> Prompt:
Every entry below must appear again, exactly as written.

> Supplied records:
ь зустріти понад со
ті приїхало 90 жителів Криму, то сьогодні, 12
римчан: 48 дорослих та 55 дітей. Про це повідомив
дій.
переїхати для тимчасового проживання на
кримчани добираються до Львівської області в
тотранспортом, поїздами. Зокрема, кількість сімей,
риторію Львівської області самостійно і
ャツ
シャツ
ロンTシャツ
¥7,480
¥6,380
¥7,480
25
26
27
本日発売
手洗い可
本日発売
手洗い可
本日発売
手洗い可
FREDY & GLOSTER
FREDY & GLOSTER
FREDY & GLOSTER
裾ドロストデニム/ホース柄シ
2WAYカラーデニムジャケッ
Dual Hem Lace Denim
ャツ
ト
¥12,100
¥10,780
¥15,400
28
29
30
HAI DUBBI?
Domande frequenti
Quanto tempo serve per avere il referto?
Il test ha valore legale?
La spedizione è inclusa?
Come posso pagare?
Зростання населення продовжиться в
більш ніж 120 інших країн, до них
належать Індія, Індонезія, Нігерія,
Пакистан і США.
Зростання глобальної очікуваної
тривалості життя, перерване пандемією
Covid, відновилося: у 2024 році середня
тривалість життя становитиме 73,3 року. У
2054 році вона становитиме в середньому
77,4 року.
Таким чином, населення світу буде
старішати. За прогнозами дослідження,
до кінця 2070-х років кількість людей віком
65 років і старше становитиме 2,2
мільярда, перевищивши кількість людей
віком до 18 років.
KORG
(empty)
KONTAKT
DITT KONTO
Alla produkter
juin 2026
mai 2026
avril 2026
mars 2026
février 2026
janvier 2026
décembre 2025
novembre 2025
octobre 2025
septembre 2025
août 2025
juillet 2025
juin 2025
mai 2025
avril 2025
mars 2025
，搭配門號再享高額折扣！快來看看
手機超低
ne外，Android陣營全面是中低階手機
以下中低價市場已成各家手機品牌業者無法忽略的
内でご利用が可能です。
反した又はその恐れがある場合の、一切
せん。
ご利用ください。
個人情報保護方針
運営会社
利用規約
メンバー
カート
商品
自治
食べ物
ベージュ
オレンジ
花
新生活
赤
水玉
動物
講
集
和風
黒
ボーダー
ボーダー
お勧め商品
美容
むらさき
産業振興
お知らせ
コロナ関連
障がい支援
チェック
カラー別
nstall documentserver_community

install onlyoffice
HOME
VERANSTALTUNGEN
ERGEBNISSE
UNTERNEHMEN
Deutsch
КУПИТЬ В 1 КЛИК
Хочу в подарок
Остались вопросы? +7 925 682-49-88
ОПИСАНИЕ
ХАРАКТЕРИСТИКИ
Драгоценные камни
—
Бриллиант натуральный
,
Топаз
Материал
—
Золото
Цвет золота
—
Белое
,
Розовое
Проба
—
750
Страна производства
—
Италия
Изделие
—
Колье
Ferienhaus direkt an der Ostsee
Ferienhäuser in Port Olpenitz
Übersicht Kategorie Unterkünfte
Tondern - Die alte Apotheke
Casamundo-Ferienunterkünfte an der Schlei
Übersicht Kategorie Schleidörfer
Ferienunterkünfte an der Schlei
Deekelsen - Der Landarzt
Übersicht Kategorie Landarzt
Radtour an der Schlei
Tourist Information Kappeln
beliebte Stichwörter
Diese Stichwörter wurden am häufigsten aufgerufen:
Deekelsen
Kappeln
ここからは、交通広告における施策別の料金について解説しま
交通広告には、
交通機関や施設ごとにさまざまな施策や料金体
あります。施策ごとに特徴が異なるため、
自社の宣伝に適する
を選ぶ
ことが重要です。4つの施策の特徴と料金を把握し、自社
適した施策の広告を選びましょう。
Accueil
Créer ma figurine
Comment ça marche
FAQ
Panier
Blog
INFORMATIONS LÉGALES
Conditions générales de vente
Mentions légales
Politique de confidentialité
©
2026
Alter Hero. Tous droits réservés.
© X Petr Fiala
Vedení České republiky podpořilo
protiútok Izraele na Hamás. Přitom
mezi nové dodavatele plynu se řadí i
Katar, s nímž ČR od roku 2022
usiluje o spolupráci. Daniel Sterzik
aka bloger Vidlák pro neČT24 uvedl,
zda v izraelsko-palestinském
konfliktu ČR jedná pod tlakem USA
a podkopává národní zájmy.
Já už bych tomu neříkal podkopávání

> Output for this exercise:
ь зустріти понад со
ті приїхало 90 жителів Криму, то сьогодні, 12
римчан: 48 дорослих та 55 дітей. Про це повідомив
дій.
переїхати для тимчасового проживання на
кримчани добираються до Львівської області в
тотранспортом, поїздами. Зокрема, кількість сімей,
риторію Львівської області самостійно і
ャツ
シャツ
ロンTシャツ
¥7,480
¥6,380
¥7,480
25
26
27
本日発売
手洗い可
本日発売
手洗い可
本日発売
手洗い可
FREDY & GLOSTER
FREDY & GLOSTER
FREDY & GLOSTER
裾ドロストデニム/ホース柄シ
2WAYカラーデニムジャケッ
Dual Hem Lace Denim
ャツ
ト
¥12,100
¥10,780
¥15,400
28
29
30
HAI DUBBI?
Domande frequenti
Quanto tempo serve per avere il referto?
Il test ha valore legale?
La spedizione è inclusa?
Come posso pagare?
Зростання населення продовжиться в
більш ніж 120 інших країн, до них
належать Індія, Індонезія, Нігерія,
Пакистан і США.
Зростання глобальної очікуваної
тривалості життя, перерване пандемією
Covid, відновилося: у 2024 році середня
тривалість життя становитиме 73,3 року. У
2054 році вона становитиме в середньому
77,4 року.
Таким чином, населення світу буде
старішати. За прогнозами дослідження,
до кінця 2070-х років кількість людей віком
65 років і старше становитиме 2,2
мільярда, перевищивши кількість людей
віком до 18 років.
KORG
(empty)
KONTAKT
DITT KONTO
Alla produkter
juin 2026
mai 2026
avril 2026
mars 2026
février 2026
janvier 2026
décembre 2025
novembre 2025
octobre 2025
septembre 2025
août 2025
juillet 2025
juin 2025
mai 2025
avril 2025
mars 2025
，搭配門號再享高額折扣！快來看看
手機超低
ne外，Android陣營全面是中低階手機
以下中低價市場已成各家手機品牌業者無法忽略的
内でご利用が可能です。
反した又はその恐れがある場合の、一切
せん。
ご利用ください。
個人情報保護方針
運営会社
利用規約
メンバー
カート
商品
自治
食べ物
ベージュ
オレンジ
花
新生活
赤
水玉
動物
講
集
和風
黒
ボーダー
ボーダー
お勧め商品
美容
むらさき
産業振興
お知らせ
コロナ関連
障がい支援
チェック
カラー別
nstall documentserver_community

install onlyoffice
HOME
VERANSTALTUNGEN
ERGEBNISSE
UNTERNEHMEN
Deutsch
КУПИТЬ В 1 КЛИК
Хочу в подарок
Остались вопросы? +7 925 682-49-88
ОПИСАНИЕ
ХАРАКТЕРИСТИКИ
Драгоценные камни
—
Бриллиант натуральный
,
Топаз
Материал
—
Золото
Цвет золота
—
Белое
,
Розовое
Проба
—
750
Страна производства
—
Италия
Изделие
—
Колье
Ferienhaus direkt an der Ostsee
Ferienhäuser in Port Olpenitz
Übersicht Kategorie Unterkünfte
Tondern - Die alte Apotheke
Casamundo-Ferienunterkünfte an der Schlei
Übersicht Kategorie Schleidörfer
Ferienunterkünfte an der Schlei
Deekelsen - Der Landarzt
Übersicht Kategorie Landarzt
Radtour an der Schlei
Tourist Information Kappeln
beliebte Stichwörter
Diese Stichwörter wurden am häufigsten aufgerufen:
Deekelsen
Kappeln
ここからは、交通広告における施策別の料金について解説しま
交通広告には、
交通機関や施設ごとにさまざまな施策や料金体
あります。施策ごとに特徴が異なるため、
自社の宣伝に適する
を選ぶ
ことが重要です。4つの施策の特徴と料金を把握し、自社
適した施策の広告を選びましょう。
Accueil
Créer ma figurine
Comment ça marche
FAQ
Panier
Blog
INFORMATIONS LÉGALES
Conditions générales de vente
Mentions légales
Politique de confidentialité
©
2026
Alter Hero. Tous droits réservés.
© X Petr Fiala
Vedení České republiky podpořilo
protiútok Izraele na Hamás. Přitom
mezi nové dodavatele plynu se řadí i
Katar, s nímž ČR od roku 2022
usiluje o spolupráci. Daniel Sterzik
aka bloger Vidlák pro neČT24 uvedl,
zda v izraelsko-palestinském
konfliktu ČR jedná pod tlakem USA
a podkopává národní zájmy.
Já už bych tomu neříkal podkopávání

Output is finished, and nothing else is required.